13     In this case, the February 27, 1997 letter as well as the position taken throughout by the third party as to the cause of the problems of the plaintiff contribute to a clear likelihood that not all Part 7 benefits will be paid in the future. As was concluded by Hollinrake J.A. in the Schmitt decision, I also conclude that the Regulations themselves create great uncertainty as to the payment of future benefits. Firstly, the Regulations allow a yearly review of the benefits payable and an ability to terminate the benefits “on the advice of the Corporation’s medical advisor.” Secondly, the maximum which can be paid pursuant to the Regulations may vary in the future. While the maximum available is presently $150,000, the financial situation of the third party may well induce the third party in the future to reduce the maximum available. Thirdly, the third party has not shown on a balance of probabilities that the Part 7 benefits would be paid out during the same time period that I found that future care costs would be required. Fourthly, because there is a statutory maximum of $150,000, it may well be that the cost of providing future care will not be available from the third party even if the third party were to agree that the plaintiff was still otherwise eligible for Part 7 benefits.

14     The third party has not sought to adduce new evidence regarding this issue of likely Part 7 benefits payable in the future. At the same time, the third party has not attempted to show that there is a “match” between the benefits payable under Part 7 of the Regulations and the various amounts contained within the general awards for future care costs. The only information before me is that a total of $42,798.71 was paid out by the third party in the five years between the date of the accident and the date of the trial. The average yearly amount of $8,559.74 cannot be equally applied over the period of time between the accident and the trial as much of this total relates to one time charges not likely to be incurred in the future on a yearly basis.

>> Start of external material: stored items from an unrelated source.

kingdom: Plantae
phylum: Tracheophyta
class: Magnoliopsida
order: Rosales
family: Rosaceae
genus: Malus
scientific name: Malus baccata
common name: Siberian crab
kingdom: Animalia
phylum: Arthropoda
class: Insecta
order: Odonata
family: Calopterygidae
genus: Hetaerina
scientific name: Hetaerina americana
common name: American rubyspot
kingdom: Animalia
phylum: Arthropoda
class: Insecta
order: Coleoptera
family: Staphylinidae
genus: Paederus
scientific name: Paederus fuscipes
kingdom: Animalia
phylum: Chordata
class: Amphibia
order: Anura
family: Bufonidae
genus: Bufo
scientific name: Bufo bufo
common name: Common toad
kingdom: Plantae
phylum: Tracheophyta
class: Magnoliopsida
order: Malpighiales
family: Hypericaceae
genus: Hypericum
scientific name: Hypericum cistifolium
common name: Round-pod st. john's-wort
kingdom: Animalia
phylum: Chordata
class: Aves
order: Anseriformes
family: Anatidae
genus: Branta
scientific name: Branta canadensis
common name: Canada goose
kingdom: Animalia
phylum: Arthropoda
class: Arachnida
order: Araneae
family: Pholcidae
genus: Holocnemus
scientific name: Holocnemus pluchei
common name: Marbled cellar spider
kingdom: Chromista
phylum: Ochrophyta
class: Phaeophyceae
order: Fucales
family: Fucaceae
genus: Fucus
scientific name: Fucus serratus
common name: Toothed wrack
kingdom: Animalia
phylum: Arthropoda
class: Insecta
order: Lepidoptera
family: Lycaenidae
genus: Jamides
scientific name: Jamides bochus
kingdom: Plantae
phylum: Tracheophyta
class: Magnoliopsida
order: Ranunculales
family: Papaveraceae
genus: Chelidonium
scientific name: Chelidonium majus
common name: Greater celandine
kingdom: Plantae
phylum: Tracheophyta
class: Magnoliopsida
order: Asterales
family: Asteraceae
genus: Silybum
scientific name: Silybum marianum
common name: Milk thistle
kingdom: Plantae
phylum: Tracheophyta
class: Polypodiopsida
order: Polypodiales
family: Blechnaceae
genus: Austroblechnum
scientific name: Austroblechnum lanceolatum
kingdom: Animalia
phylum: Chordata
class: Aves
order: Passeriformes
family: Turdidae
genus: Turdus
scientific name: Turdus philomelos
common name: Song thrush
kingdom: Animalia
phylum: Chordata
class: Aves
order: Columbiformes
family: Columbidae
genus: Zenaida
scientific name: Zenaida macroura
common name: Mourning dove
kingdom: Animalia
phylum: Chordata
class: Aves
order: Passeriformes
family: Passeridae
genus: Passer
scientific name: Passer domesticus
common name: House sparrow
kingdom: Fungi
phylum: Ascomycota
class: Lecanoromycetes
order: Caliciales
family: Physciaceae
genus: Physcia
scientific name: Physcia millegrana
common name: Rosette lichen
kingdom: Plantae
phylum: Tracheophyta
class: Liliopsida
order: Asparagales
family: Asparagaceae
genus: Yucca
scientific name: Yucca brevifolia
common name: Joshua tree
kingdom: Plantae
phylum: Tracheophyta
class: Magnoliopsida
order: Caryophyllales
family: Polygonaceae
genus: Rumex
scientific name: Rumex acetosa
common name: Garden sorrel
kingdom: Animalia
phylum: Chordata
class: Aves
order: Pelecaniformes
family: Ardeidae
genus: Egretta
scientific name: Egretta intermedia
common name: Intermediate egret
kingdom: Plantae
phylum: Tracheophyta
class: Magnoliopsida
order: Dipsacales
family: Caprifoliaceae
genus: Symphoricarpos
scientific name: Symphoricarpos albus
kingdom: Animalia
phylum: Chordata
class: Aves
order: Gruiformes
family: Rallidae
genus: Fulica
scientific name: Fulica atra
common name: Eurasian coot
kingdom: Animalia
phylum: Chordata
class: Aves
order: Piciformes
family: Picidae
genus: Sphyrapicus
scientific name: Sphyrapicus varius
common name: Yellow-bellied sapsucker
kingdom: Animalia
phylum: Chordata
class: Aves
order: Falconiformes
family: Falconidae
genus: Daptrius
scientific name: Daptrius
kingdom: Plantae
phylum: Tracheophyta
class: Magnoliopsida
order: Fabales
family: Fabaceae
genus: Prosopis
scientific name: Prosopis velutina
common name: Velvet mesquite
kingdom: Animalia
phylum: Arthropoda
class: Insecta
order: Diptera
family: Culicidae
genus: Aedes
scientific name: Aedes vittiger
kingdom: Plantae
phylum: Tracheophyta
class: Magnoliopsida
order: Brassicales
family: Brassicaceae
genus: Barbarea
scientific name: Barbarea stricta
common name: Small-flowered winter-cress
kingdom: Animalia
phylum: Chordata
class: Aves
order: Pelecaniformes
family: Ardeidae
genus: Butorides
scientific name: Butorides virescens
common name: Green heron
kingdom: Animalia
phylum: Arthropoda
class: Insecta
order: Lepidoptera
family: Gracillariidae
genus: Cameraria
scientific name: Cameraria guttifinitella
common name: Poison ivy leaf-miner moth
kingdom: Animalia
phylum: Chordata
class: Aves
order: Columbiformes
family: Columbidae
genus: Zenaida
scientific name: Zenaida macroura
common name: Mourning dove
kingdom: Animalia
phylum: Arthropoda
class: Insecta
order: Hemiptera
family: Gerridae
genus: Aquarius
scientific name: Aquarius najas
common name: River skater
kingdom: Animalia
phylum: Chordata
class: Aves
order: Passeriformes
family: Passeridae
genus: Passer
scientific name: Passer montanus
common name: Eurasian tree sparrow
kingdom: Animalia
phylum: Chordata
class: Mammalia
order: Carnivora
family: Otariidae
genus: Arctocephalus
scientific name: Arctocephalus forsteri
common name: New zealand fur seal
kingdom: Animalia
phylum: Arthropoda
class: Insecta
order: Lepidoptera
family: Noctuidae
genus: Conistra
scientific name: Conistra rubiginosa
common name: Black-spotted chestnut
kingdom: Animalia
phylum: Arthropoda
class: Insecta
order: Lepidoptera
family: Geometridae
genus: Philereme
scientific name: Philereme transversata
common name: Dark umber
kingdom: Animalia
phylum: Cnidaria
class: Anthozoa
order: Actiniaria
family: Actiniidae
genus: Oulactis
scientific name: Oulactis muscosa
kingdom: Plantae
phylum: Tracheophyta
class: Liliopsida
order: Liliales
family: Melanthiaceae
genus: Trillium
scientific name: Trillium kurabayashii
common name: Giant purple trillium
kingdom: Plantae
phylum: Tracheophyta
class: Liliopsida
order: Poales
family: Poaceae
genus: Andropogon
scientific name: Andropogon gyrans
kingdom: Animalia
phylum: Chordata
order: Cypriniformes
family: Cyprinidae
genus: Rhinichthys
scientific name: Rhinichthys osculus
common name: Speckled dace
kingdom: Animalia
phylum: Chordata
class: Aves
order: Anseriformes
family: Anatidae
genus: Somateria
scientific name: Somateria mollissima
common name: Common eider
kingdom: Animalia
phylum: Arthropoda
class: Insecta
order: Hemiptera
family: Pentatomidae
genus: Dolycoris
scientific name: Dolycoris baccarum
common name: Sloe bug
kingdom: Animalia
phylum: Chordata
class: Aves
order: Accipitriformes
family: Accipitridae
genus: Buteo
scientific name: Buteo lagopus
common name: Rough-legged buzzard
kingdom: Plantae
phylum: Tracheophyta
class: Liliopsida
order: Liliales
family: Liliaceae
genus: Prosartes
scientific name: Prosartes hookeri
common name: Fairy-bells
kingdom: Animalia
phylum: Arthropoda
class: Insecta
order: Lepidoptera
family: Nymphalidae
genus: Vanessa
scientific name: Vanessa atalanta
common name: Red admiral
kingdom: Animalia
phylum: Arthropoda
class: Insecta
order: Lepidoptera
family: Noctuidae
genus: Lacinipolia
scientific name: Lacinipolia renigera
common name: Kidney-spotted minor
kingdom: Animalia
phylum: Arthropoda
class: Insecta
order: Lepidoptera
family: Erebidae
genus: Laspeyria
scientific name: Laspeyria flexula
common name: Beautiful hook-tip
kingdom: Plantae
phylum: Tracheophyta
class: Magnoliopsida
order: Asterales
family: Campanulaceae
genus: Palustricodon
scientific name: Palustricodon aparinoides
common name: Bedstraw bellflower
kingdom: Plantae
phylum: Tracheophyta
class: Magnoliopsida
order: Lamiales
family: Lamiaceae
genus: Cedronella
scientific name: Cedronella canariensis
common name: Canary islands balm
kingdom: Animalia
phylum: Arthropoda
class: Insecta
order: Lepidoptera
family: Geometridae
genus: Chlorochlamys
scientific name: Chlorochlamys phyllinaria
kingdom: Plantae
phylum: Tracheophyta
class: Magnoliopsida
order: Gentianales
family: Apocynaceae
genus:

15     Taking all of the matters noted above into account, I am satisfied that, on a balance of probabilities, the third party has only shown that no more than $1,500 per year for a maximum of five years will be made available by the third party to the plaintiff pursuant to her Part 7 entitlement as an insured. Accordingly, the current value of those sums should be subtracted from the $266,845 awarded.


16     If the Release is provided by the plaintiff to the third party, then there will be an order dismissing the application of the third party to subtract the sum of $107,201.29 from the award for future care costs and with costs to the plaintiff on a party and party (Scale 3) basis. If the Release is not provided by January 30, 1998, then the petitioner will be entitled to an order that the current value of $1,500 per year for five years will be subtracted from the $266,845 awarded. In view of the mixed success, both parties will bear their own costs if the Release is not provided.